Big Finds in a Small Cellar

The partial remains of an early post-in-ground building, given the name ‘the Quarter,’ were found along the eastern palisade wall. This structure is 16 feet wide and a minimum of 36 feet long. The southern end of the building likely lies under the brick church tower so it could not be uncovered. This structure has a seven by nine-foot cellar at the north end. Like the Barracks building, the Quarter is set back from the palisade 10 feet and oriented parallel to a fort wall. In overall construction methods, this building closely resembles two previously excavated structures from the James Fort period, the Barracks and the Factory. The structural posts delineated the perimeter of the structure but were not aligned in tie-beam pairs. Like the other two structures, the bottom elevations on the posts varied considerably and displayed no obvious pattern of alignment or depth.

The building had an intact occupation layer on the floor of the cellar. This layer consisted of objects left on the floor from activities that took place in the cellar. These artifacts included four spade nosings, an iron pike head, a glass chevron bead, an articulated loggerhead sea turtle shell, a sheathed dagger, and a crushed Roanoke simple-stamped pot.
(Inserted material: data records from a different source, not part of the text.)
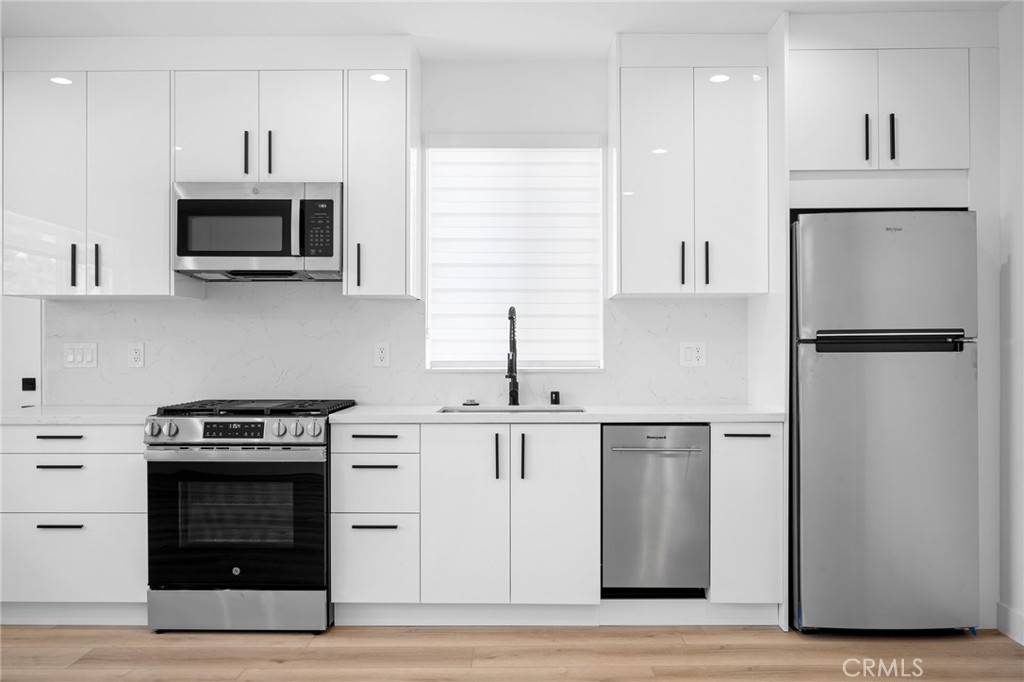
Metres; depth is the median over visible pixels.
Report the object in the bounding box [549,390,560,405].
air gap
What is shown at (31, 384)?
switch
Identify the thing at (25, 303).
door
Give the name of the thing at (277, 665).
floor
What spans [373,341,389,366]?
socket
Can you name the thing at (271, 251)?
microwave
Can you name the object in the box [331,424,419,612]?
drawer cabinet
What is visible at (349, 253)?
upper cabinet
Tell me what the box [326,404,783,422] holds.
countertop
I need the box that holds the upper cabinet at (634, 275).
[610,50,769,297]
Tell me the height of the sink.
0.191 m
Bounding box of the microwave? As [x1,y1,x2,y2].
[174,181,341,280]
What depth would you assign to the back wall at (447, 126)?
4.12 m
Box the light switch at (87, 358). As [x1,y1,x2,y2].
[63,342,97,367]
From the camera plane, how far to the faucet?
4.01 m
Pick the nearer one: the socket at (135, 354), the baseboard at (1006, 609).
the baseboard at (1006, 609)
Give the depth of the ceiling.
3.56 m
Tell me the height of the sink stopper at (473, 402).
0.030 m
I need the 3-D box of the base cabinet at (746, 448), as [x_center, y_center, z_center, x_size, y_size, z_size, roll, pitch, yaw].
[0.994,0.781,3.743,0.299,0.876,0.629,0,0,1]
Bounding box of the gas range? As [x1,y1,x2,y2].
[144,400,357,633]
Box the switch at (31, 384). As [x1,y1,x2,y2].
[21,377,36,391]
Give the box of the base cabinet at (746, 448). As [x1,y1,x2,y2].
[710,423,783,616]
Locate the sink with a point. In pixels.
(548, 410)
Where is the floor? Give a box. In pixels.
[0,624,1023,681]
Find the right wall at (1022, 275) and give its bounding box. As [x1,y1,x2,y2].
[997,0,1023,646]
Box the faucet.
[505,306,519,405]
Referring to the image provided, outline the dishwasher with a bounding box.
[602,423,710,597]
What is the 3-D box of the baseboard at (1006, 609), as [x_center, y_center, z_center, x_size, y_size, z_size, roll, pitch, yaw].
[2.053,1.164,1.120,0.015,0.118,4.602,0,0,1]
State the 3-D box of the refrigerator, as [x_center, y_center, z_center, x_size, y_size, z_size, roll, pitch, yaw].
[1.548,0.344,3.674,0.709,1.756,0.776,0,0,1]
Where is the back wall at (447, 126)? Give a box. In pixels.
[24,50,756,408]
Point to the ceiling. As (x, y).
(646, 22)
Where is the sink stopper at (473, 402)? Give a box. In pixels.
[462,398,479,406]
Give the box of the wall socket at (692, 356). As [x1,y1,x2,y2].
[680,341,706,366]
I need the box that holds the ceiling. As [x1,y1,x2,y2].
[0,0,1012,61]
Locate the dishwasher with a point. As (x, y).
(684, 462)
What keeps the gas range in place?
on the floor
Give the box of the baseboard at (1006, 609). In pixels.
[996,602,1023,645]
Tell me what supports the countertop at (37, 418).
on the base cabinet at (73, 531)
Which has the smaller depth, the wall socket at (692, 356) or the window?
the wall socket at (692, 356)
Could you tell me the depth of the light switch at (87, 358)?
4.07 m
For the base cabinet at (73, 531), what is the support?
on the floor
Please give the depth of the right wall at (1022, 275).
3.40 m
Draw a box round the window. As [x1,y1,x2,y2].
[422,135,604,370]
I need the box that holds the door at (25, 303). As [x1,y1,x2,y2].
[0,294,42,415]
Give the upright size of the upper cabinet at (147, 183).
1.097 m
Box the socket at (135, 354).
[127,342,144,367]
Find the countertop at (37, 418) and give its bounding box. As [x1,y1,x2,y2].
[0,405,154,425]
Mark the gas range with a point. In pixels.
(273, 444)
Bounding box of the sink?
[438,404,585,413]
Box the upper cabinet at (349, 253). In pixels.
[343,67,419,299]
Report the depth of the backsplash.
4.08 m
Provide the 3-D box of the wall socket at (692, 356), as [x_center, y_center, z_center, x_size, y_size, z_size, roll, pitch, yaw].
[0.892,0.065,4.044,0.121,0.124,0.009,0,0,1]
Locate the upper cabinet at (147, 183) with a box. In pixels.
[1,69,172,298]
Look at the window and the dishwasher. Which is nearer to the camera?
the dishwasher
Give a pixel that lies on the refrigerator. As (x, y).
(880, 372)
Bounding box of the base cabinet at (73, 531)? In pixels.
[0,423,148,619]
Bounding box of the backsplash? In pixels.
[49,285,750,405]
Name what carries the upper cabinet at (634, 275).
attached to the back wall at (447, 126)
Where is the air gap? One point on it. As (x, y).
(556, 396)
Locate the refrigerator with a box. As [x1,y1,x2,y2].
[792,210,979,634]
Near the southeastern corner wall, the remains of a leather shot bag were encountered, with eight pieces of shot 15 mm in diameter.

In the northwest corner of the cellar pit, a burned area of subsoil was found with the remnants of what appeared to be a hearth. There were no bricks or other structural remains, but burned wood from the fire was still in place. In the opposite (southeastern) corner were two small “steps” crudely carved out of the natural clay subsoil.
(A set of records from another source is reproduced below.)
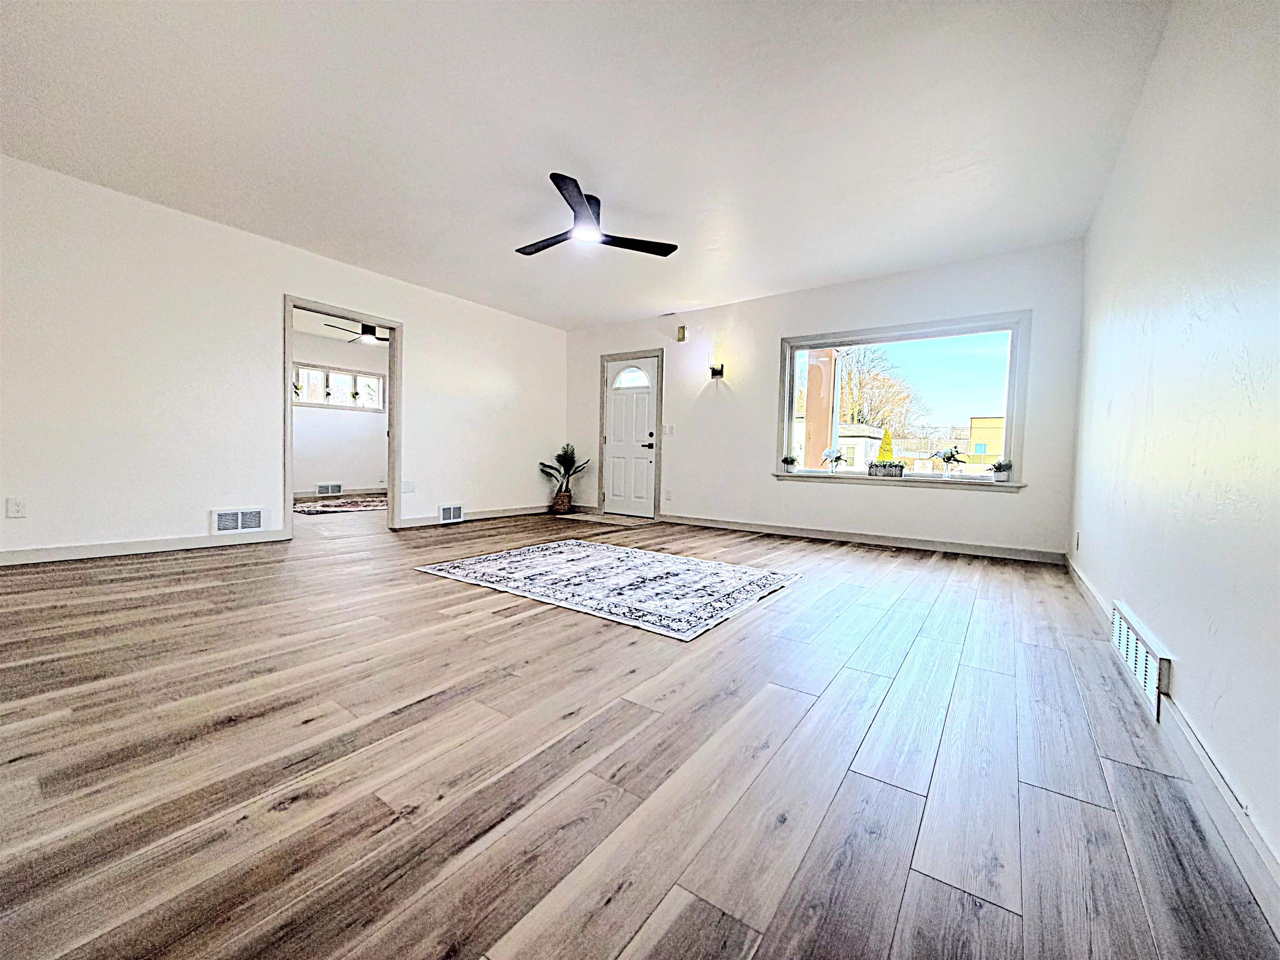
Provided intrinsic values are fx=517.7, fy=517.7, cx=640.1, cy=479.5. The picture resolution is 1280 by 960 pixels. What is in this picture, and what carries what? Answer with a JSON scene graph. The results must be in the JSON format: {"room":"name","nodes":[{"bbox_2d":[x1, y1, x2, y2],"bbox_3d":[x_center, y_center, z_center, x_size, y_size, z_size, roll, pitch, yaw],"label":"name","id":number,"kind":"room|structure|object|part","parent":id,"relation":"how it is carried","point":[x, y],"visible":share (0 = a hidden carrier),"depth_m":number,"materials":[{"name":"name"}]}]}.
{"room":"living room","nodes":[
{"label":"living room","id":0,"kind":"room"},
{"bbox_2d":[0,156,564,564],"bbox_3d":[-2.916,-0.769,4.621,0.141,2.542,6.599,3,3,35],"label":"left wall","id":1,"kind":"structure","parent":0,"point":[425,332],"depth_m":3.86,"materials":[{"name":"white paint"}]},
{"bbox_2d":[5,496,26,517],"bbox_3d":[-3.861,0.172,3.202,0.009,0.120,0.073,3,3,35],"label":"wall socket","id":2,"kind":"object","parent":1,"relation":"attached to","point":[11,506],"visible":0.99,"depth_m":3.20,"materials":[{"name":"white plastic"}]},
{"bbox_2d":[0,528,290,565],"bbox_3d":[-3.920,0.494,3.268,0.015,0.098,2.798,3,3,35],"label":"baseboard","id":3,"kind":"structure","parent":1,"relation":"attached to","point":[93,555],"depth_m":3.68,"materials":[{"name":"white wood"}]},
{"bbox_2d":[211,506,265,533],"bbox_3d":[-3.200,0.322,4.123,0.018,0.190,0.331,3,3,35],"label":"wall vent","id":4,"kind":"object","parent":1,"relation":"attached to","point":[221,523],"visible":0.98,"depth_m":4.12,"materials":[{"name":"white metal"}]},
{"bbox_2d":[283,295,401,541],"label":"door frame","id":5,"kind":"object","parent":1,"relation":"in","point":[290,302],"visible":0.81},
{"bbox_2d":[402,479,415,492],"bbox_3d":[-2.345,0.065,5.228,0.013,0.119,0.112,3,3,35],"label":"wall socket","id":6,"kind":"object","parent":1,"relation":"attached to","point":[406,488],"visible":0.99,"depth_m":5.23,"materials":[{"name":"white plastic"}]},
{"bbox_2d":[438,503,464,523],"bbox_3d":[-2.046,0.362,5.577,0.020,0.187,0.295,3,3,35],"label":"wall vent","id":7,"kind":"object","parent":1,"relation":"attached to","point":[443,512],"visible":0.98,"depth_m":5.57,"materials":[{"name":"white metal"}]},
{"bbox_2d":[400,504,550,528],"bbox_3d":[-1.757,0.407,6.204,0.015,0.098,2.358,3,3,35],"label":"baseboard","id":8,"kind":"structure","parent":1,"relation":"attached to","point":[515,512],"depth_m":5.99,"materials":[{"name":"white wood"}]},
{"bbox_2d":[290,326,388,497],"bbox_3d":[-5.160,-0.971,7.858,0.150,2.556,4.548,3,3,35],"label":"far room wall","id":9,"kind":"structure","parent":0,"point":[348,474],"depth_m":8.20,"materials":[{"name":"white paint"}]},
{"bbox_2d":[315,482,342,495],"bbox_3d":[-4.835,0.151,8.033,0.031,0.177,0.349,3,3,35],"label":"wall vent","id":10,"kind":"object","parent":9,"relation":"attached to","point":[335,488],"visible":0.99,"depth_m":8.02,"materials":[{"name":"white metal"}]},
{"bbox_2d":[292,362,385,411],"bbox_3d":[-4.800,-1.429,8.142,0.141,0.657,1.463,3,3,35],"label":"far room window","id":11,"kind":"structure","parent":9,"relation":"in","point":[337,372],"depth_m":8.12,"materials":[{"name":"white glass"}]},
{"bbox_2d":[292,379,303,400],"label":"potted plant","id":12,"kind":"object","parent":11,"relation":"on","point":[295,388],"visible":0.59,"depth_m":7.78,"materials":[{"name":"green plant"}]},
{"bbox_2d":[349,380,368,406],"bbox_3d":[-4.572,-1.349,8.350,0.214,0.354,0.282,3,3,35],"label":"potted plant","id":13,"kind":"object","parent":11,"relation":"on","point":[356,393],"visible":1,"depth_m":8.33,"materials":[{"name":"plant"}]},
{"bbox_2d":[294,487,388,500],"bbox_3d":[-5.182,0.251,7.720,0.018,0.103,3.166,3,3,35],"label":"baseboard","id":14,"kind":"structure","parent":9,"relation":"attached to","point":[348,493],"depth_m":8.21,"materials":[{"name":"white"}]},
{"bbox_2d":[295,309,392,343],"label":"far room ceiling","id":15,"kind":"structure","parent":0,"point":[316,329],"depth_m":7.34,"materials":[{"name":"white paint"}]},
{"bbox_2d":[325,322,389,343],"bbox_3d":[-3.554,-2.022,6.951,1.023,0.330,1.013,3,3,35],"label":"ceiling fan","id":16,"kind":"object","parent":15,"relation":"hanging from","point":[369,332],"visible":0.81,"depth_m":6.83,"materials":[{"name":"black metal"}]},
{"bbox_2d":[0,0,1183,329],"bbox_3d":[-0.912,-1.947,3.064,6.237,0.124,7.013,3,3,35],"label":"ceiling","id":17,"kind":"structure","parent":0,"point":[677,297],"depth_m":2.74,"materials":[{"name":"white paint"}]},
{"bbox_2d":[515,172,680,257],"bbox_3d":[-0.437,-1.792,3.583,1.140,0.289,1.147,0,3,-32],"label":"ceiling fan","id":18,"kind":"object","parent":17,"relation":"attached to","point":[668,251],"visible":0.99,"depth_m":3.51,"materials":[{"name":"black metal"}]},
{"bbox_2d":[0,498,1279,959],"bbox_3d":[-1.841,0.617,4.119,8.747,0.117,7.454,3,3,35],"label":"floor","id":19,"kind":"structure","parent":0,"point":[311,730],"depth_m":1.31,"materials":[{"name":"brown wood"}]},
{"bbox_2d":[293,494,390,515],"bbox_3d":[-3.994,0.353,7.185,1.467,0.015,1.749,3,3,35],"label":"far room rug","id":20,"kind":"object","parent":19,"relation":"on","point":[311,509],"visible":0.75,"depth_m":6.95,"materials":[{"name":"carpet"}]},
{"bbox_2d":[550,489,573,513],"bbox_3d":[-1.043,0.298,6.896,0.282,0.283,0.276,3,3,35],"label":"wicker basket","id":21,"kind":"object","parent":19,"relation":"on","point":[563,504],"visible":0.88,"depth_m":6.79,"materials":[{"name":"wicker"}]},
{"bbox_2d":[537,443,590,497],"bbox_3d":[-1.011,-0.025,6.864,0.639,0.869,0.623,3,3,35],"label":"potted plant","id":22,"kind":"object","parent":21,"relation":"in","point":[573,461],"visible":0.95,"depth_m":6.83,"materials":[{"name":"green plant"}]},
{"bbox_2d":[412,537,801,640],"bbox_3d":[-0.203,0.619,3.504,2.130,0.012,1.611,3,3,35],"label":"area rug","id":23,"kind":"object","parent":19,"relation":"on","point":[589,549],"visible":0.98,"depth_m":3.18,"materials":[{"name":"white carpet"}]},
{"bbox_2d":[562,510,654,525],"bbox_3d":[-0.423,0.480,6.424,1.153,0.015,0.656,3,3,35],"label":"doormat","id":24,"kind":"object","parent":19,"relation":"on","point":[602,520],"visible":0.96,"depth_m":6.30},
{"bbox_2d":[561,239,1083,560],"bbox_3d":[1.188,-0.738,5.706,5.558,2.574,0.173,3,3,35],"label":"back wall","id":25,"kind":"structure","parent":0,"point":[809,496],"depth_m":5.16,"materials":[{"name":"white paint"}]},
{"bbox_2d":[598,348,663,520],"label":"door frame","id":26,"kind":"structure","parent":25,"relation":"attached to","point":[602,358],"depth_m":6.64,"materials":[{"name":"wood"}]},
{"bbox_2d":[603,353,658,518],"bbox_3d":[-0.144,-0.526,6.620,0.797,1.991,0.111,3,3,35],"label":"front door","id":27,"kind":"structure","parent":25,"relation":"in","point":[616,466],"depth_m":6.63,"materials":[{"name":"white paint"}]},
{"bbox_3d":[-0.115,-1.299,6.605,0.520,0.277,0.078,3,3,35],"label":"arched window","id":28,"kind":"part","parent":27,"relation":"part of","materials":[{"name":"white glass"}]},
{"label":"door handle","id":29,"kind":"part","parent":27,"relation":"part of","materials":[{"name":"black metal"}]},
{"bbox_2d":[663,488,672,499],"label":"wall socket","id":30,"kind":"object","parent":25,"relation":"attached to","point":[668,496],"visible":0.98,"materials":[{"name":"white plastic"}]},
{"bbox_2d":[663,423,674,434],"bbox_3d":[0.324,-0.583,6.060,0.118,0.126,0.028,3,3,35],"label":"light switch","id":31,"kind":"object","parent":25,"relation":"attached to","point":[668,428],"visible":0.98,"depth_m":6.06,"materials":[{"name":"white plastic"}]},
{"bbox_2d":[675,324,687,341],"bbox_3d":[0.473,-1.693,5.974,0.096,0.166,0.067,3,3,35],"label":"door chime","id":32,"kind":"object","parent":25,"relation":"attached to","point":[682,332],"visible":0.99,"depth_m":5.95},
{"bbox_2d":[707,363,724,379],"bbox_3d":[0.828,-1.212,5.734,0.137,0.175,0.165,3,3,35],"label":"wall sconce","id":33,"kind":"object","parent":25,"relation":"attached to","point":[716,372],"visible":0.99,"depth_m":5.74,"materials":[{"name":"black metal"}]},
{"bbox_2d":[659,513,1069,563],"bbox_3d":[1.797,0.537,5.231,3.871,0.099,0.016,3,3,35],"label":"baseboard","id":34,"kind":"structure","parent":25,"relation":"attached to","point":[921,544],"depth_m":4.87,"materials":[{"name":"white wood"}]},
{"bbox_2d":[777,310,1032,490],"bbox_3d":[2.377,-0.700,4.998,2.149,1.488,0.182,3,3,35],"label":"picture window","id":35,"kind":"structure","parent":25,"relation":"in","point":[1013,372],"depth_m":4.83,"materials":[{"name":"glass"}]},
{"bbox_2d":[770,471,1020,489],"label":"window sill","id":36,"kind":"structure","parent":35,"relation":"attached to","point":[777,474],"depth_m":4.72,"materials":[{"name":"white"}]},
{"bbox_2d":[780,453,799,471],"bbox_3d":[1.562,-0.160,5.427,0.174,0.186,0.147,3,3,35],"label":"potted plant","id":37,"kind":"object","parent":36,"relation":"on","point":[791,461],"visible":0.99,"depth_m":5.40,"materials":[{"name":"plant"}]},
{"bbox_2d":[820,446,847,473],"bbox_3d":[2.002,-0.198,5.317,0.197,0.297,0.265,-1,3,-36],"label":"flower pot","id":38,"kind":"object","parent":36,"relation":"on","point":[836,458],"visible":0.99,"depth_m":5.29,"materials":[{"name":"white plant"}]},
{"bbox_2d":[866,461,905,476],"bbox_3d":[2.322,-0.102,4.893,0.335,0.145,0.113,3,3,35],"label":"planter box","id":39,"kind":"object","parent":36,"relation":"on","point":[891,471],"visible":0.99,"depth_m":4.85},
{"bbox_2d":[934,445,964,477],"bbox_3d":[2.767,-0.170,4.649,0.306,0.305,0.173,3,3,35],"label":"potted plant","id":40,"kind":"object","parent":36,"relation":"on","point":[947,458],"visible":0.99,"depth_m":4.62,"materials":[{"name":"plant"}]},
{"bbox_2d":[988,459,1011,481],"bbox_3d":[3.039,-0.080,4.382,0.173,0.183,0.154,3,3,35],"label":"potted plant","id":41,"kind":"object","parent":36,"relation":"on","point":[1003,471],"visible":1,"depth_m":4.34,"materials":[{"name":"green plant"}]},
{"bbox_2d":[1069,0,1279,900],"bbox_3d":[1.498,-0.514,1.175,0.146,2.630,6.847,3,3,35],"label":"right wall","id":42,"kind":"structure","parent":0,"point":[1193,657],"depth_m":1.51,"materials":[{"name":"white paint"}]},
{"bbox_2d":[1073,530,1081,550],"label":"wall socket","id":43,"kind":"object","parent":42,"relation":"attached to","point":[1077,538],"visible":0.98,"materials":[{"name":"white"}]},
{"bbox_2d":[1109,600,1172,716],"bbox_3d":[1.814,0.632,1.895,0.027,0.187,0.699,3,3,35],"label":"wall vent","id":44,"kind":"object","parent":42,"relation":"attached to","point":[1148,678],"visible":0.96,"depth_m":1.80,"materials":[{"name":"white metal"}]},
{"bbox_2d":[1065,554,1279,939],"bbox_3d":[1.489,0.730,1.423,0.015,0.097,6.669,3,3,35],"label":"baseboard","id":45,"kind":"structure","parent":42,"relation":"attached to","point":[1262,845],"depth_m":1.18,"materials":[{"name":"white paint"}]},
{"label":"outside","id":46,"kind":"structure","parent":0,"visible":0},
{"bbox_2d":[802,347,839,469],"bbox_3d":[2.498,-0.827,7.228,0.429,3.189,0.453,3,3,35],"label":"porch column","id":47,"kind":"structure","parent":46,"point":[809,391],"depth_m":7.11,"materials":[{"name":"paint"}]},
{"bbox_2d":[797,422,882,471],"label":"white house","id":48,"kind":"structure","parent":46,"point":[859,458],"materials":[{"name":"white paint"}]},
{"bbox_2d":[966,414,1005,466],"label":"yellow building","id":49,"kind":"structure","parent":46,"point":[976,421],"materials":[{"name":"yellow"}]},
{"label":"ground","id":50,"kind":"structure","parent":46,"visible":0},
{"bbox_2d":[839,344,927,436],"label":"bare tree","id":51,"kind":"object","parent":50,"relation":"on","point":[851,375],"visible":0.62,"materials":[{"name":"plant"}]},
{"bbox_2d":[875,427,895,462],"bbox_3d":[5.597,-0.366,11.814,0.591,1.643,0.589,3,3,35],"label":"shrub","id":52,"kind":"object","parent":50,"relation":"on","point":[886,445],"visible":0.39,"depth_m":11.71,"materials":[{"name":"plant"}]}
]}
The Quarter’s cellar may well have been one of the first forms of shelter built at Jamestown in the fall of 1607, and later incorporated into larger structures. The Quarter, the Barracks, and the Factory were products of the English colonists’ background. These structures, built before the settlers had been in America long enough to incorporate native building techniques, or have their own traditions, evolved into what later became the “Virginia House.” Interestingly, all shared characteristics with traditional building signatures from Lincolnshire along England’s east coast. Known in the East Lindsay region of Lincolnshire as “mud-and-stud,” this building style used small timbers, simple framing, and mud walls plastered over a slight wooden frame in what architectural historian Eric Mercer called “the poorest of all timber framing . . . a technique perhaps as closely related to solid earth construction as to substantial timber framing.”